Task to carry out:
Print out the data below with every line intact.

**********

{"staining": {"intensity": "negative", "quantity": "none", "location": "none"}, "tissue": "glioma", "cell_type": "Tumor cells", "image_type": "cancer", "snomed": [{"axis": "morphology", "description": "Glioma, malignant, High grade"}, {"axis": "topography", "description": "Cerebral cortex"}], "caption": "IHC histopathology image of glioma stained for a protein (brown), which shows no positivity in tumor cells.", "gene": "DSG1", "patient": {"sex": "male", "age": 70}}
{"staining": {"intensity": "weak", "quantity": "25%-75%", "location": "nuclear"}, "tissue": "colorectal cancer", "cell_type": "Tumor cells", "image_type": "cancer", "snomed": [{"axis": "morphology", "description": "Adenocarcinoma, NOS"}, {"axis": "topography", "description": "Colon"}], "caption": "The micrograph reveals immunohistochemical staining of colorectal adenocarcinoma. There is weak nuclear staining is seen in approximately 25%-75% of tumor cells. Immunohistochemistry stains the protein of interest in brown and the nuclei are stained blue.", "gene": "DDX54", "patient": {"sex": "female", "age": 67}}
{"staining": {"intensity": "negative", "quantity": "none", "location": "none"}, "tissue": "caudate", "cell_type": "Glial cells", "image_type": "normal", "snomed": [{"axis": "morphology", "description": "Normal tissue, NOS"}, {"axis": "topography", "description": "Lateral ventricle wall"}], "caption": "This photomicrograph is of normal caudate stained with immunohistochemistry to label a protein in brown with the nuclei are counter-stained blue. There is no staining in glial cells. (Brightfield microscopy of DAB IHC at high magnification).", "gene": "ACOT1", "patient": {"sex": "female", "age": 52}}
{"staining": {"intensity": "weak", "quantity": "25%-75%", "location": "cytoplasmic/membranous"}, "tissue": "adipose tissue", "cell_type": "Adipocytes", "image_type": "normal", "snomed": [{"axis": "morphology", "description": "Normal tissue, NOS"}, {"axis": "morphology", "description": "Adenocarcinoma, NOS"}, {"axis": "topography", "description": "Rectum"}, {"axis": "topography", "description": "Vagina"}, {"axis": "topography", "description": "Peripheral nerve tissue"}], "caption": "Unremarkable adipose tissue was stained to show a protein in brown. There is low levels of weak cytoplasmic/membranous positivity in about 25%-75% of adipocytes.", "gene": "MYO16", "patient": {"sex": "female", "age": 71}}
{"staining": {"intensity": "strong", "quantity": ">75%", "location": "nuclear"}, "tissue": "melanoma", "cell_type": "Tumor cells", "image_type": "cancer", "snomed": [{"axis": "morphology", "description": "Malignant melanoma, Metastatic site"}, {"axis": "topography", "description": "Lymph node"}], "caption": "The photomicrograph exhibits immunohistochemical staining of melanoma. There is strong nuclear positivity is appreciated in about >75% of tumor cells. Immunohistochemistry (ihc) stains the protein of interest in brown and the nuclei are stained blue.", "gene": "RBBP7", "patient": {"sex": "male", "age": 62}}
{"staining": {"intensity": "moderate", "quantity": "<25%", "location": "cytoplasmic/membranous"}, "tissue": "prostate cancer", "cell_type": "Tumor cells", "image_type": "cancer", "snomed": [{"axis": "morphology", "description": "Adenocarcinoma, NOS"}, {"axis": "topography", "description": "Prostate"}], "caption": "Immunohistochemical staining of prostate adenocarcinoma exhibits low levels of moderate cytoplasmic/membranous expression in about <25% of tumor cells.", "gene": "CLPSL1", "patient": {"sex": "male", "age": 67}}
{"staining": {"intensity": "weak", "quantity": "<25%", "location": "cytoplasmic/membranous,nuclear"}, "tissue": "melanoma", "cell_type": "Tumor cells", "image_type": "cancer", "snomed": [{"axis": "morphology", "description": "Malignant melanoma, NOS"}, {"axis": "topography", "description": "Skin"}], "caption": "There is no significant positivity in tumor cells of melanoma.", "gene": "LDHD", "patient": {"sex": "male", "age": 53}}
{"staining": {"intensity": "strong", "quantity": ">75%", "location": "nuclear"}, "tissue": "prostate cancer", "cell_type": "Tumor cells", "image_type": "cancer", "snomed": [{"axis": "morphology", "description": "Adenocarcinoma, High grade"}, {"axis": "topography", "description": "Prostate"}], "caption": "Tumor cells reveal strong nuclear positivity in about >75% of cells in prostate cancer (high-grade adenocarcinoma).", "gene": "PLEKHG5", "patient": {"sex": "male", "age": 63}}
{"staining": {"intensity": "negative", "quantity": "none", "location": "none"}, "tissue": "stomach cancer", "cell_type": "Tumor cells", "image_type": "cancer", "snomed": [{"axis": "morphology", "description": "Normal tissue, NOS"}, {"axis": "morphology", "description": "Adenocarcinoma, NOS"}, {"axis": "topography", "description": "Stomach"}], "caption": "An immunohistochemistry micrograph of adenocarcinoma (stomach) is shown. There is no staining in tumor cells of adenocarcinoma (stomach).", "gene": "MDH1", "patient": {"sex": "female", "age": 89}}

**********

Result below:
{"staining": {"intensity": "negative", "quantity": "none", "location": "none"}, "tissue": "glioma", "cell_type": "Tumor cells", "image_type": "cancer", "snomed": [{"axis": "morphology", "description": "Glioma, malignant, High grade"}, {"axis": "topography", "description": "Cerebral cortex"}], "caption": "IHC histopathology image of glioma stained for a protein (brown), which shows no positivity in tumor cells.", "gene": "DSG1", "patient": {"sex": "male", "age": 70}}
{"staining": {"intensity": "weak", "quantity": "25%-75%", "location": "nuclear"}, "tissue": "colorectal cancer", "cell_type": "Tumor cells", "image_type": "cancer", "snomed": [{"axis": "morphology", "description": "Adenocarcinoma, NOS"}, {"axis": "topography", "description": "Colon"}], "caption": "The micrograph reveals immunohistochemical staining of colorectal adenocarcinoma. There is weak nuclear staining is seen in approximately 25%-75% of tumor cells. Immunohistochemistry stains the protein of interest in brown and the nuclei are stained blue.", "gene": "DDX54", "patient": {"sex": "female", "age": 67}}
{"staining": {"intensity": "negative", "quantity": "none", "location": "none"}, "tissue": "caudate", "cell_type": "Glial cells", "image_type": "normal", "snomed": [{"axis": "morphology", "description": "Normal tissue, NOS"}, {"axis": "topography", "description": "Lateral ventricle wall"}], "caption": "This photomicrograph is of normal caudate stained with immunohistochemistry to label a protein in brown with the nuclei are counter-stained blue. There is no staining in glial cells. (Brightfield microscopy of DAB IHC at high magnification).", "gene": "ACOT1", "patient": {"sex": "female", "age": 52}}
{"staining": {"intensity": "weak", "quantity": "25%-75%", "location": "cytoplasmic/membranous"}, "tissue": "adipose tissue", "cell_type": "Adipocytes", "image_type": "normal", "snomed": [{"axis": "morphology", "description": "Normal tissue, NOS"}, {"axis": "morphology", "description": "Adenocarcinoma, NOS"}, {"axis": "topography", "description": "Rectum"}, {"axis": "topography", "description": "Vagina"}, {"axis": "topography", "description": "Peripheral nerve tissue"}], "caption": "Unremarkable adipose tissue was stained to show a protein in brown. There is low levels of weak cytoplasmic/membranous positivity in about 25%-75% of adipocytes.", "gene": "MYO16", "patient": {"sex": "female", "age": 71}}
{"staining": {"intensity": "strong", "quantity": ">75%", "location": "nuclear"}, "tissue": "melanoma", "cell_type": "Tumor cells", "image_type": "cancer", "snomed": [{"axis": "morphology", "description": "Malignant melanoma, Metastatic site"}, {"axis": "topography", "description": "Lymph node"}], "caption": "The photomicrograph exhibits immunohistochemical staining of melanoma. There is strong nuclear positivity is appreciated in about >75% of tumor cells. Immunohistochemistry (ihc) stains the protein of interest in brown and the nuclei are stained blue.", "gene": "RBBP7", "patient": {"sex": "male", "age": 62}}
{"staining": {"intensity": "moderate", "quantity": "<25%", "location": "cytoplasmic/membranous"}, "tissue": "prostate cancer", "cell_type": "Tumor cells", "image_type": "cancer", "snomed": [{"axis": "morphology", "description": "Adenocarcinoma, NOS"}, {"axis": "topography", "description": "Prostate"}], "caption": "Immunohistochemical staining of prostate adenocarcinoma exhibits low levels of moderate cytoplasmic/membranous expression in about <25% of tumor cells.", "gene": "CLPSL1", "patient": {"sex": "male", "age": 67}}
{"staining": {"intensity": "weak", "quantity": "<25%", "location": "cytoplasmic/membranous,nuclear"}, "tissue": "melanoma", "cell_type": "Tumor cells", "image_type": "cancer", "snomed": [{"axis": "morphology", "description": "Malignant melanoma, NOS"}, {"axis": "topography", "description": "Skin"}], "caption": "There is no significant positivity in tumor cells of melanoma.", "gene": "LDHD", "patient": {"sex": "male", "age": 53}}
{"staining": {"intensity": "strong", "quantity": ">75%", "location": "nuclear"}, "tissue": "prostate cancer", "cell_type": "Tumor cells", "image_type": "cancer", "snomed": [{"axis": "morphology", "description": "Adenocarcinoma, High grade"}, {"axis": "topography", "description": "Prostate"}], "caption": "Tumor cells reveal strong nuclear positivity in about >75% of cells in prostate cancer (high-grade adenocarcinoma).", "gene": "PLEKHG5", "patient": {"sex": "male", "age": 63}}
{"staining": {"intensity": "negative", "quantity": "none", "location": "none"}, "tissue": "stomach cancer", "cell_type": "Tumor cells", "image_type": "cancer", "snomed": [{"axis": "morphology", "description": "Normal tissue, NOS"}, {"axis": "morphology", "description": "Adenocarcinoma, NOS"}, {"axis": "topography", "description": "Stomach"}], "caption": "An immunohistochemistry micrograph of adenocarcinoma (stomach) is shown. There is no staining in tumor cells of adenocarcinoma (stomach).", "gene": "MDH1", "patient": {"sex": "female", "age": 89}}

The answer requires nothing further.